- EXERCISE INSTRUCTIONS: Display every line of the material below that contains the string "Midjourney". Matching is case-sensitive.

- DATA TO USE:
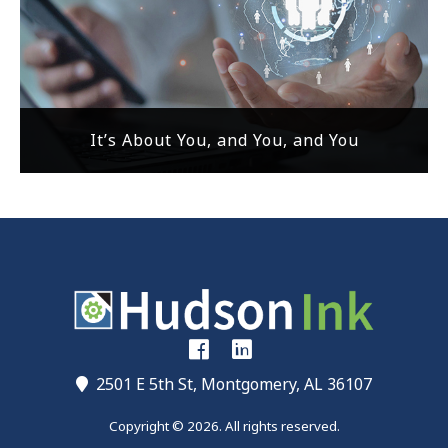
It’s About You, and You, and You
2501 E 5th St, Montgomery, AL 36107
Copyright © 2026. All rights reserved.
==
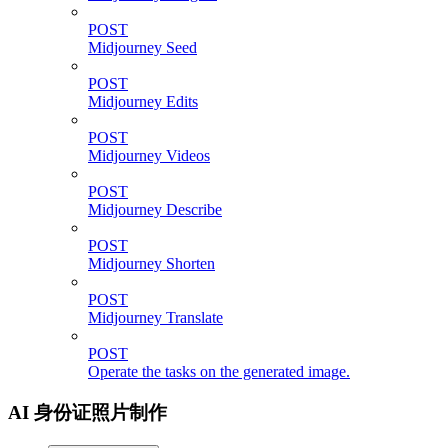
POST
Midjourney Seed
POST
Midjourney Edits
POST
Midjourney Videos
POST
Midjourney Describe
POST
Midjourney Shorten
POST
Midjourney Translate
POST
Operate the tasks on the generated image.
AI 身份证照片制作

- SOLUTION TO THIS EXERCISE:
Midjourney Seed
Midjourney Edits
Midjourney Videos
Midjourney Describe
Midjourney Shorten
Midjourney Translate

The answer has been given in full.